■ HOW TO COMPLETE THIS TASK
Set down each entry below exactly as written, keeping the pictures out.

■ RECORD EXTRACTS
______________________________

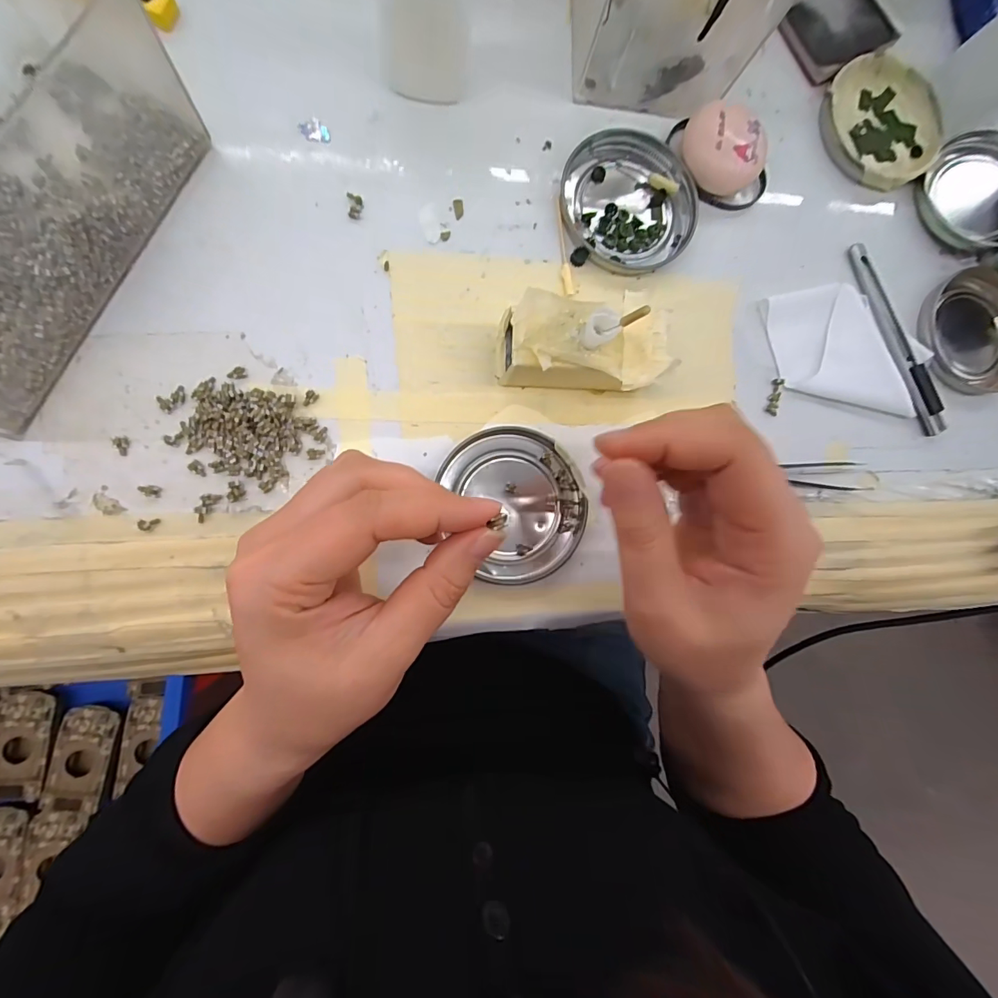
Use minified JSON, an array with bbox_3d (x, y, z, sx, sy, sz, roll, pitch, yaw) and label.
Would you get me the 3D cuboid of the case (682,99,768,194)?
[{"bbox_3d":[0.127,-0.198,0.255,0.047,0.023,0.037,38,83,-5],"label":"case"}]

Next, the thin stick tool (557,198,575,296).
[{"bbox_3d":[0.036,-0.141,0.249,0.006,0.004,0.056,-9,89,-9],"label":"thin stick tool"}]

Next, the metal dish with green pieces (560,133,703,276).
[{"bbox_3d":[0.073,-0.169,0.254,0.076,0.008,0.076,1,86,-9],"label":"metal dish with green pieces"}]

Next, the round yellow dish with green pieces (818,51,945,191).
[{"bbox_3d":[0.243,-0.239,0.283,0.080,0.009,0.078,0,88,-9],"label":"round yellow dish with green pieces"}]

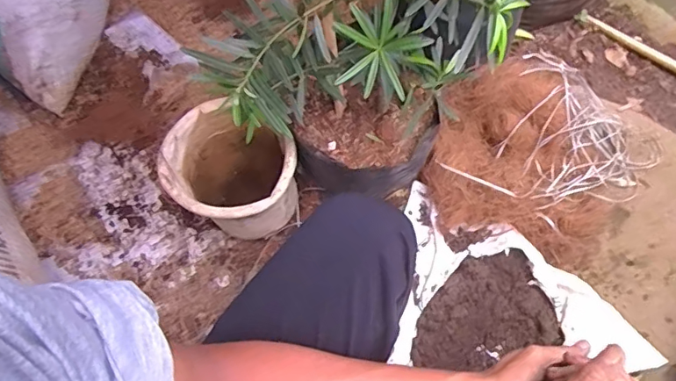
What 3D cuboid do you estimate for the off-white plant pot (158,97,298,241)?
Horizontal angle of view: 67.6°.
[{"bbox_3d":[-0.191,-0.034,0.907,0.209,0.184,0.258,-29,68,-11],"label":"off-white plant pot"}]

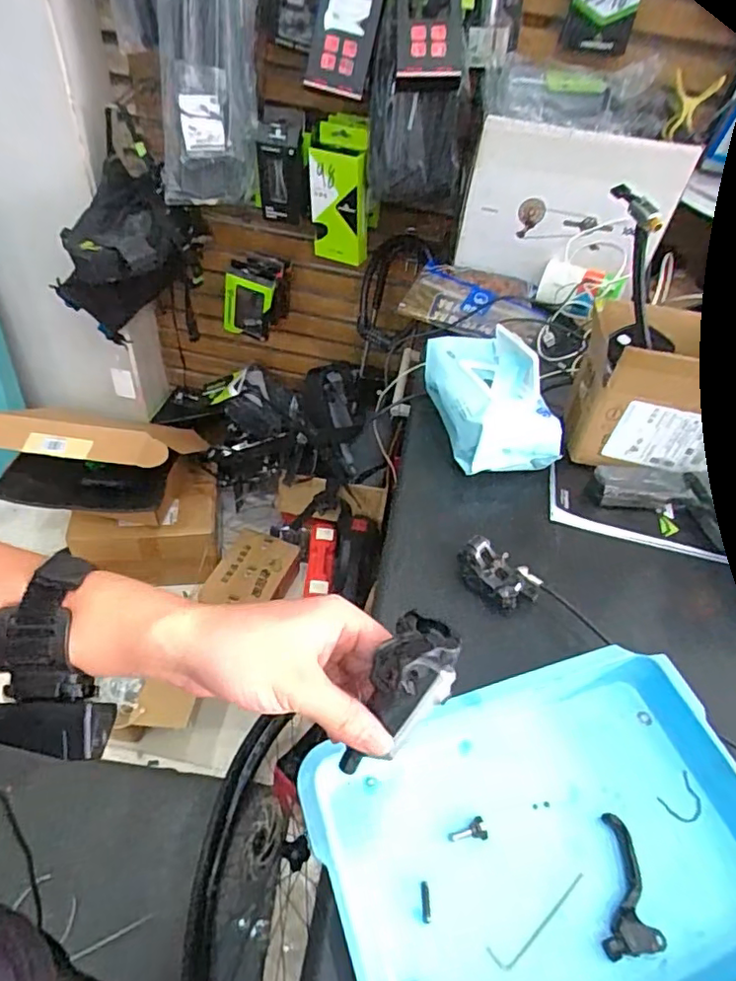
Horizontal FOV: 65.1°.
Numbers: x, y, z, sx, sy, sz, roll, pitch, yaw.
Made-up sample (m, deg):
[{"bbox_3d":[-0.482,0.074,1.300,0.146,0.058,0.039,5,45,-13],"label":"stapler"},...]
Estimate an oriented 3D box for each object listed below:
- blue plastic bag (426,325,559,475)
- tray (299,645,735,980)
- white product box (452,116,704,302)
[{"bbox_3d":[0.126,-0.108,0.674,0.111,0.104,0.207,-15,52,-20],"label":"blue plastic bag"},{"bbox_3d":[0.133,0.249,0.401,0.314,0.047,0.219,-13,49,-16],"label":"tray"},{"bbox_3d":[0.308,-0.429,0.895,0.307,0.217,0.054,11,45,3],"label":"white product box"}]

______________________________

■ RESULT OF THE TASK
Use minified JSON, an array with bbox_3d (x, y, z, sx, sy, sz, roll, pitch, yaw) and label.
Would you get me the 3D cuboid of the case (682,99,768,194)?
[{"bbox_3d":[0.127,-0.198,0.255,0.047,0.023,0.037,38,83,-5],"label":"case"}]

Next, the thin stick tool (557,198,575,296).
[{"bbox_3d":[0.036,-0.141,0.249,0.006,0.004,0.056,-9,89,-9],"label":"thin stick tool"}]

Next, the metal dish with green pieces (560,133,703,276).
[{"bbox_3d":[0.073,-0.169,0.254,0.076,0.008,0.076,1,86,-9],"label":"metal dish with green pieces"}]

Next, the round yellow dish with green pieces (818,51,945,191).
[{"bbox_3d":[0.243,-0.239,0.283,0.080,0.009,0.078,0,88,-9],"label":"round yellow dish with green pieces"}]

What 3D cuboid do you estimate for the off-white plant pot (158,97,298,241)?
Horizontal angle of view: 67.6°.
[{"bbox_3d":[-0.191,-0.034,0.907,0.209,0.184,0.258,-29,68,-11],"label":"off-white plant pot"}]

Horizontal FOV: 65.1°.
Numbers: x, y, z, sx, sy, sz, roll, pitch, yaw.
Made-up sample (m, deg):
[{"bbox_3d":[-0.482,0.074,1.300,0.146,0.058,0.039,5,45,-13],"label":"stapler"},...]
Estimate an oriented 3D box for each object listed below:
- blue plastic bag (426,325,559,475)
- tray (299,645,735,980)
- white product box (452,116,704,302)
[{"bbox_3d":[0.126,-0.108,0.674,0.111,0.104,0.207,-15,52,-20],"label":"blue plastic bag"},{"bbox_3d":[0.133,0.249,0.401,0.314,0.047,0.219,-13,49,-16],"label":"tray"},{"bbox_3d":[0.308,-0.429,0.895,0.307,0.217,0.054,11,45,3],"label":"white product box"}]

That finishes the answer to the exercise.